** Opening Dataset block **

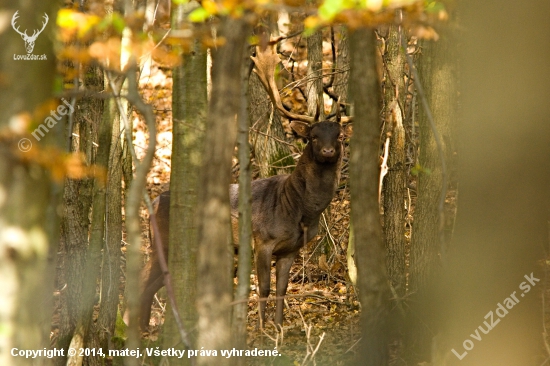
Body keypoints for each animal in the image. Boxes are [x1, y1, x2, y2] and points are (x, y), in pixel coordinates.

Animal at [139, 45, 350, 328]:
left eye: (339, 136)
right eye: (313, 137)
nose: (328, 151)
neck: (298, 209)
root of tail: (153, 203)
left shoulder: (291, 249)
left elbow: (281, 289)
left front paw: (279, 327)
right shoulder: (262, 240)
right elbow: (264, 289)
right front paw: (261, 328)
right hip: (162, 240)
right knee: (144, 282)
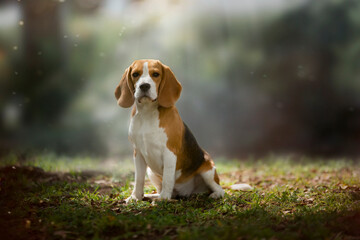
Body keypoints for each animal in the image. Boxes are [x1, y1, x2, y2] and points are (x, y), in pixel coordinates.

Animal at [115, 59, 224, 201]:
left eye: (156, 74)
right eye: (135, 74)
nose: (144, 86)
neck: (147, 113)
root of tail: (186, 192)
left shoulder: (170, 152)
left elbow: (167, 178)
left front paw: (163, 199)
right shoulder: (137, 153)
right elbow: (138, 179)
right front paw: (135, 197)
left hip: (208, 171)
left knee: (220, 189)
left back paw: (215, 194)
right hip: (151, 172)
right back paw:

** Closing Dataset block **

● **Problem description**: Could you repeat the data exactly, omitting its pictures?

● **Worked solution**:
Body keypoints for each animal in the image. Boxes are [x1, y1, x2, y2] and points are (x, y), in pixel coordinates.

Animal at [139, 45, 350, 328]:
left eye: (339, 136)
right eye: (313, 137)
nose: (328, 151)
neck: (298, 209)
root of tail: (153, 203)
left shoulder: (291, 249)
left elbow: (281, 289)
left front paw: (279, 327)
right shoulder: (262, 240)
right elbow: (264, 289)
right front paw: (261, 328)
right hip: (162, 240)
right knee: (144, 282)
Body keypoints for each animal in the image. Boxes are [x1, y1, x2, y2] and points are (x, y), in pixel coordinates.

Animal at [115, 59, 224, 201]:
left eye: (156, 74)
right eye: (135, 74)
nose: (144, 86)
neck: (147, 113)
root of tail: (186, 192)
left shoulder: (170, 152)
left elbow: (167, 178)
left front paw: (163, 199)
right shoulder: (137, 153)
right elbow: (138, 179)
right front paw: (135, 197)
left hip: (208, 171)
left knee: (220, 189)
left back paw: (215, 194)
right hip: (151, 172)
right back paw:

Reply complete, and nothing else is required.